Three Nautilus motions supporting efforts to ensure equitable green shipping, a just transition in decarbonisation for maritime workers, and improving fatigue issues facing seafarers were unanimously accepted at the Scottish Trades Union Congress (STUC).
The Union's executive officer Martyn Gray moved two motions: one on green shipping corridors in the Scottish maritime transport sector, and another supporting a 'Just Transition' for decarbonisation efforts in Scotland's transport sector.
Nautilus head of industrial Micky Smyth also addressed the need to reduce fatigue for seafarers in the Union's third unanimously supported motion.
The Nautilus green shipping corridors motion called for a 'just decarbonisation in maritime' - recalling 'the ambitious Clydebank Declaration' made as a part of the COP26 summit held in Glasgow in 2021.
The motion called on the Scottish government to review and establish viable green lanes in domestic shipping routes, urged support for infrastructure that removes barriers to zero-emission tonnage, and provide training for workers. It also urged operators to drive sustainable investment in low- and zero-carbon operations.
Mr Gray said Scotland was 'unique' and 'well placed to lead the way in establishing green shipping corridors – having its electrical demand almost entirely met from renewable and low carbon sources'. Success in decarbonisation meant, however, that 'training is needed, infrastructure is needed, an ambitious government seeking a socially just sustainable economy is needed.'
In addressing the decarbonisation motion, Mr Gray said it was disappointing that the response of the Scottish Government to the Just Transition Commission made little reference to the transport sector – a sector responsible for about 40% of Scotland's greenhouse gas emissions. The Just Transition Guidelines were established in 2015 by the International Labour Organization.
'What is needed is government support and resourcing to build the low carbon infrastructure that supports improvements in sustainability of shipping, aviation, buses and trains.'
The Union's motion on fatigue highlighted concerns over safety in a growing trend for lengthy tours of duty in the ferry sector. It urged ferry operators in Scotland to work with maritime trade unions in 'developing fatigue-minimising working patterns, schedules and levels of employment that support sufficient rest and safe vessel operations'.

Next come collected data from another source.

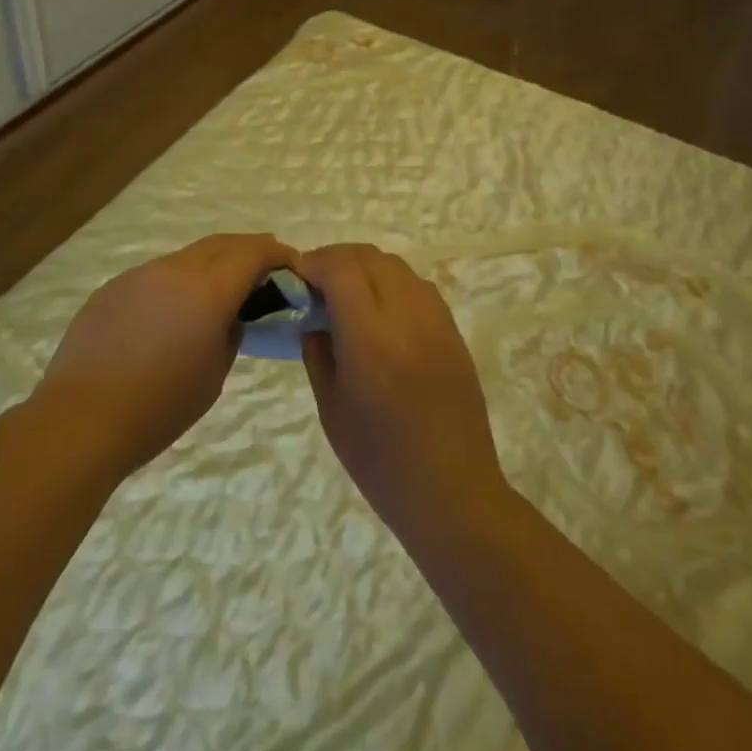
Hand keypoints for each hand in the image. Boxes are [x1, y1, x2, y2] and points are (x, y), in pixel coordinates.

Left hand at [37, 233, 294, 479]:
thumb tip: (230, 316)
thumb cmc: (160, 405)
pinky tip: (170, 314)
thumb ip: (230, 333)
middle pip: (221, 244)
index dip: (277, 253)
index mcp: (208, 289)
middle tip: (264, 269)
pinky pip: (156, 275)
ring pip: (187, 257)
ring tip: (217, 293)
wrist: (81, 418)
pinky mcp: (113, 288)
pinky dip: (176, 283)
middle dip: (248, 250)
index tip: (292, 264)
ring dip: (211, 265)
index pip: (253, 252)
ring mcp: (140, 274)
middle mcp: (175, 269)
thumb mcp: (214, 374)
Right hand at [298, 244, 509, 534]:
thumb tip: (313, 318)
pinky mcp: (453, 330)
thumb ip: (318, 354)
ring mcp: (436, 320)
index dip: (315, 263)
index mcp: (371, 340)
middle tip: (316, 281)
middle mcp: (407, 317)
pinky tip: (379, 309)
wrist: (453, 492)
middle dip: (337, 259)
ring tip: (346, 291)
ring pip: (396, 266)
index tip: (297, 276)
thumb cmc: (382, 462)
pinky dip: (391, 281)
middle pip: (369, 257)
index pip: (342, 270)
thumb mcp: (332, 410)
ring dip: (365, 266)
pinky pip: (417, 285)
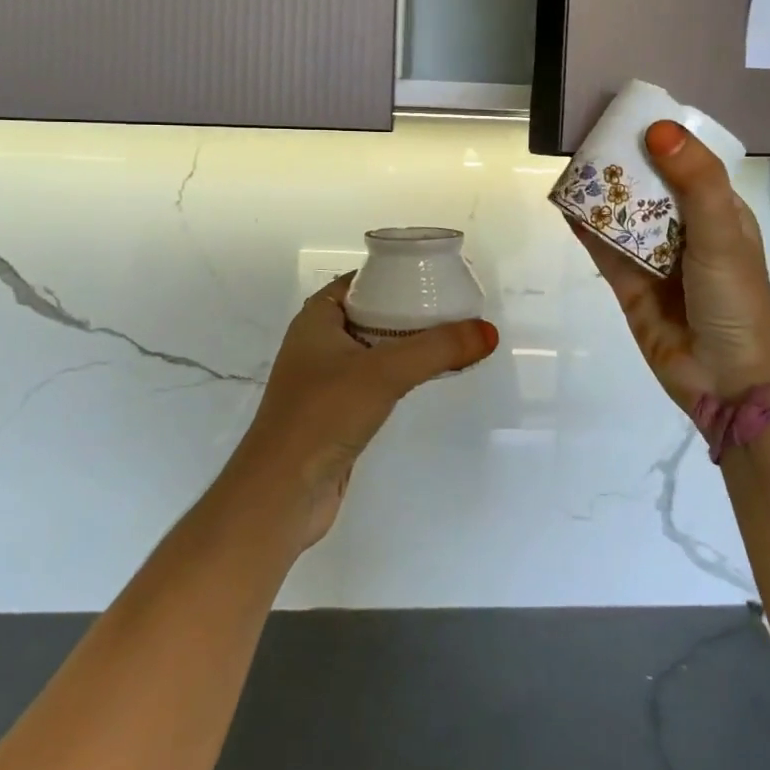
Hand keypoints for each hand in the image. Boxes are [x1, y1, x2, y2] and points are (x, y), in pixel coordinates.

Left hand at [230, 275, 496, 549]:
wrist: (281, 496)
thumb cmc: (323, 416)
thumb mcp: (384, 372)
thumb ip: (438, 349)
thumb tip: (489, 331)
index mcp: (316, 319)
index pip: (360, 281)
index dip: (395, 273)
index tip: (435, 275)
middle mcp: (317, 343)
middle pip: (371, 313)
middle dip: (409, 309)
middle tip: (453, 306)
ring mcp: (325, 381)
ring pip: (374, 349)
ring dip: (407, 344)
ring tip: (450, 338)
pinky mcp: (336, 414)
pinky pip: (375, 381)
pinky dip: (400, 375)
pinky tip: (427, 378)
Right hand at [573, 121, 769, 410]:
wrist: (728, 382)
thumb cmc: (736, 300)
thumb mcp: (723, 234)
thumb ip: (695, 182)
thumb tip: (658, 129)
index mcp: (719, 213)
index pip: (689, 165)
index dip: (663, 140)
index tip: (630, 115)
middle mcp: (687, 231)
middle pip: (650, 188)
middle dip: (625, 164)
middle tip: (590, 136)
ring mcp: (657, 260)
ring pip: (624, 217)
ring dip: (602, 194)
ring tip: (572, 164)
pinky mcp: (630, 286)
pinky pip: (605, 250)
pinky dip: (586, 228)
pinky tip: (565, 205)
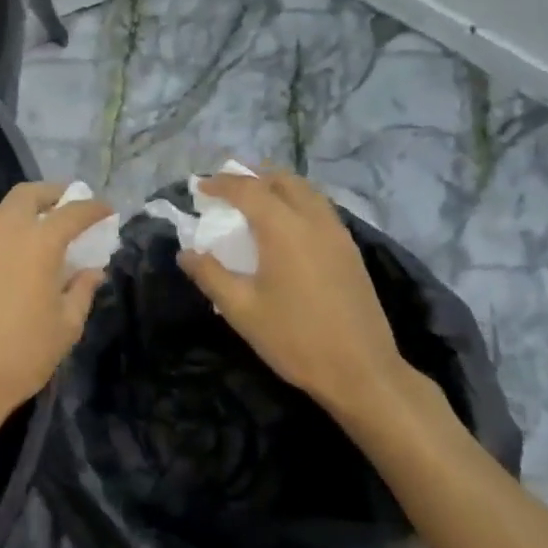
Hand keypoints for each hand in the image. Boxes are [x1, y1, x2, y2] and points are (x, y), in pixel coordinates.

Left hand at [0, 181, 113, 442]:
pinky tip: (10, 258)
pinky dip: (3, 233)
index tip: (107, 211)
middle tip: (68, 206)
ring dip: (24, 210)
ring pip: (1, 210)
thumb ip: (82, 291)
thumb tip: (91, 271)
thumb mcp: (66, 327)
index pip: (72, 212)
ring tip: (40, 229)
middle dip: (52, 194)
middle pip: (28, 194)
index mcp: (38, 243)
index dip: (93, 208)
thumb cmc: (22, 355)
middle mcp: (4, 232)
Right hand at [179, 170, 424, 423]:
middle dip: (252, 176)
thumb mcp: (241, 310)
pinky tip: (287, 225)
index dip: (221, 184)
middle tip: (227, 187)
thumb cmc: (294, 338)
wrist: (361, 370)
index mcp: (283, 228)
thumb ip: (210, 275)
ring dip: (277, 186)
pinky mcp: (350, 250)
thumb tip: (186, 253)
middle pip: (282, 180)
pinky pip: (320, 208)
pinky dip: (297, 201)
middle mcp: (313, 219)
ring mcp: (337, 233)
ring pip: (306, 191)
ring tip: (256, 199)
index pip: (248, 190)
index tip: (200, 188)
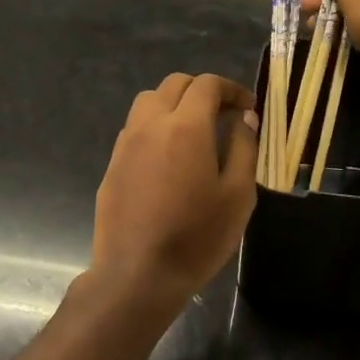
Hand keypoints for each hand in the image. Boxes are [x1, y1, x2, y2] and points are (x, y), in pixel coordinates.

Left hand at [91, 73, 258, 308]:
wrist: (138, 275)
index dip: (231, 89)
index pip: (207, 85)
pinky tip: (169, 158)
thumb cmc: (197, 237)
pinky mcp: (112, 165)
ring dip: (174, 104)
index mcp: (185, 127)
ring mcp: (125, 144)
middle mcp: (150, 125)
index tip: (248, 108)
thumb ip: (244, 147)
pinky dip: (155, 126)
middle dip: (203, 91)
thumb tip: (244, 118)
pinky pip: (135, 129)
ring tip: (195, 132)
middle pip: (174, 84)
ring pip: (148, 101)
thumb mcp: (237, 195)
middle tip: (225, 115)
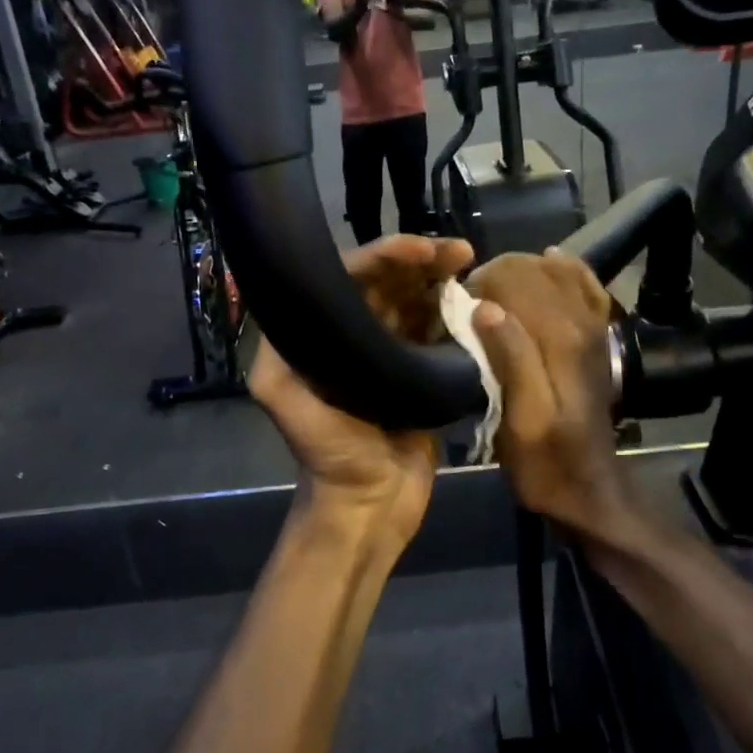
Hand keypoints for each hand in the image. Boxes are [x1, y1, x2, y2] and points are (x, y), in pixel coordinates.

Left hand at [251, 235, 475, 560]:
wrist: (372, 504)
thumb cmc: (329, 452)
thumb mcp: (282, 396)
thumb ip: (277, 342)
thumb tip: (295, 297)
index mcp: (320, 334)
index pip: (350, 279)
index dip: (382, 256)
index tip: (418, 249)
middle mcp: (353, 337)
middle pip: (387, 284)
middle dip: (419, 261)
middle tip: (456, 251)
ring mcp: (390, 355)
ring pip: (415, 303)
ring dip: (440, 280)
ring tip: (469, 263)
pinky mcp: (421, 374)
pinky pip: (437, 333)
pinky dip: (454, 314)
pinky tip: (474, 298)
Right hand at [466, 250, 639, 540]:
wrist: (588, 489)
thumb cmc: (545, 461)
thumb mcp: (521, 420)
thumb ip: (510, 359)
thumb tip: (484, 307)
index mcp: (558, 338)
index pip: (514, 278)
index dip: (479, 285)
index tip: (456, 312)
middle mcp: (579, 322)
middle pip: (533, 269)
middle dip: (495, 275)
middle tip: (469, 307)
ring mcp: (592, 328)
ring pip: (557, 272)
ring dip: (522, 271)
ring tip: (493, 293)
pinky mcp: (596, 337)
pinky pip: (586, 287)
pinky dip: (568, 270)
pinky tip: (552, 262)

Maritime unions are particularly concerned that working beyond three weeks is unacceptable and dangerous and will lead to accidents.

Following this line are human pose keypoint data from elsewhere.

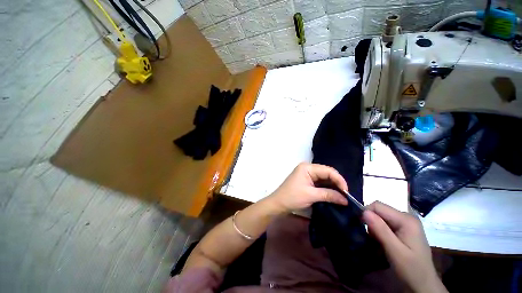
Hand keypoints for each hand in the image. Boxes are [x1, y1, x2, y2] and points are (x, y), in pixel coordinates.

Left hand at [267, 163, 348, 211]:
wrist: (278, 204)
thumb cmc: (293, 197)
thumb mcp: (311, 195)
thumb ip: (329, 195)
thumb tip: (345, 199)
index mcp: (307, 167)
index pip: (328, 170)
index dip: (339, 180)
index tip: (346, 192)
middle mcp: (308, 168)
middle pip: (326, 173)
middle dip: (336, 183)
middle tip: (346, 195)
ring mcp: (307, 174)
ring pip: (324, 178)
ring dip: (332, 187)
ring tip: (342, 196)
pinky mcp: (307, 181)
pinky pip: (320, 183)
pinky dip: (327, 188)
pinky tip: (333, 195)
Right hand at [363, 202, 447, 292]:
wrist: (424, 284)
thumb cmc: (411, 269)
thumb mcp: (395, 251)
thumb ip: (380, 230)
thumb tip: (364, 211)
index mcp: (406, 219)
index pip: (378, 206)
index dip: (367, 213)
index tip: (361, 227)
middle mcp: (406, 217)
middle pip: (379, 211)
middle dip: (371, 222)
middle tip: (372, 238)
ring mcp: (405, 223)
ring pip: (380, 217)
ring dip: (374, 228)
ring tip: (377, 242)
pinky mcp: (403, 229)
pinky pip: (385, 223)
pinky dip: (379, 231)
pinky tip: (382, 242)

'Fatigue is commonly reported by Nautilus members as one of the most pressing issues they face on a day-to-day basis,' said Mr Smyth. He pointed to the 'plethora of evidence' available which demonstrates the detrimental effect that seafarer fatigue has on safety – such as the Union's contribution to EU-sponsored Project Horizon research on fatigue, and a subsequent Martha Project finding regarding the detrimental long-term physical and mental health issues for seafarers of long tours of duty. A Cardiff University 2012 report also found that the number of port visits and the speed of port turnarounds was a major factor in increasing fatigue.

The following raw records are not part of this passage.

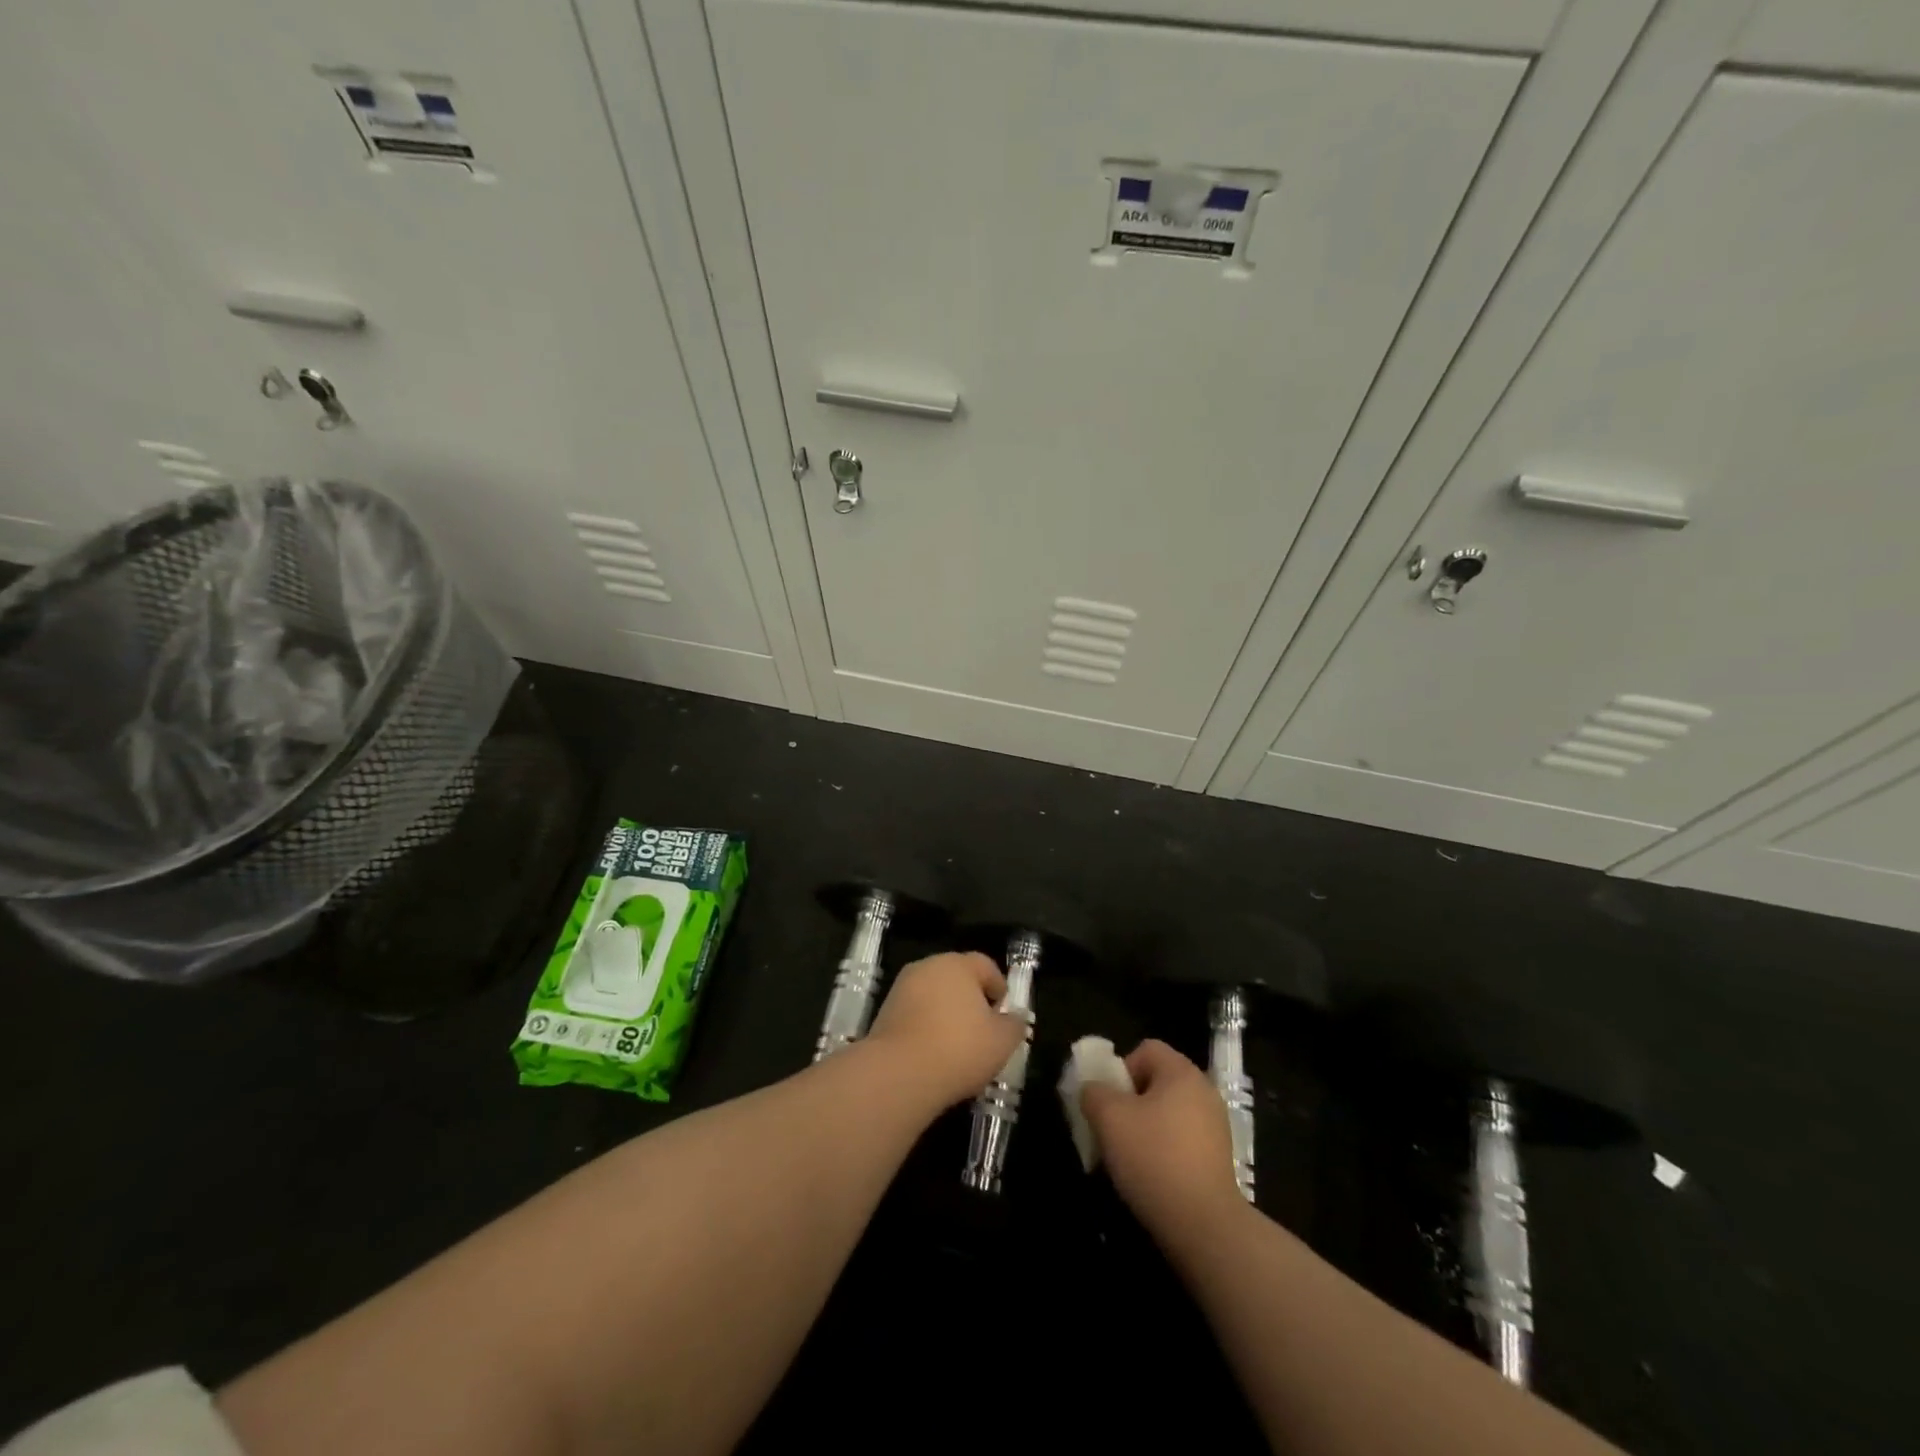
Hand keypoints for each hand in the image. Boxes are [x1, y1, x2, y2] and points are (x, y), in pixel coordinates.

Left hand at [864, 952, 1025, 1111]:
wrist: (899, 1073)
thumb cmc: (959, 1048)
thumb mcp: (1002, 1041)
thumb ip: (1014, 1024)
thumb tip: (1014, 1017)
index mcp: (958, 964)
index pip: (985, 965)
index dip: (998, 986)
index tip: (1004, 1011)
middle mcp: (928, 967)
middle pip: (956, 977)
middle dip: (971, 998)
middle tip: (983, 1028)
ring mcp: (902, 988)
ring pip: (933, 995)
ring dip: (946, 1012)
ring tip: (957, 1044)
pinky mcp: (884, 1012)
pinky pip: (915, 1013)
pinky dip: (925, 1026)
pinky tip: (933, 1052)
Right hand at [1081, 1040, 1247, 1239]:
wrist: (1204, 1226)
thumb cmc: (1154, 1158)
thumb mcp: (1109, 1118)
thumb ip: (1094, 1093)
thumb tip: (1093, 1091)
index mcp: (1182, 1073)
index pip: (1145, 1050)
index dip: (1121, 1070)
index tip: (1111, 1103)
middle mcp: (1204, 1092)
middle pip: (1156, 1081)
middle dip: (1130, 1102)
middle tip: (1114, 1130)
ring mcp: (1216, 1126)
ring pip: (1168, 1113)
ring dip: (1145, 1127)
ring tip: (1129, 1157)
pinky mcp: (1219, 1158)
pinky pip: (1182, 1139)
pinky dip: (1164, 1149)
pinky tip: (1152, 1176)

Mr Smyth said the Union was concerned to find some ferry operations where seafarers are working up to eight weeks on and four weeks off, such as the Northlink Serco freight services between Aberdeen, Orkney and Shetland.
'Seafarers have been working these shift patterns and longer rosters around our coasts and indeed, non-domiciled agency ratings have been working these rosters of eight weeks on and four weeks off at P&O Ferries on the Cairnryan-Larne route for years – long before P&O Ferries sacked the remaining British and Irish officers and Onboard services ratings to be replaced by more Agency workers,' he said.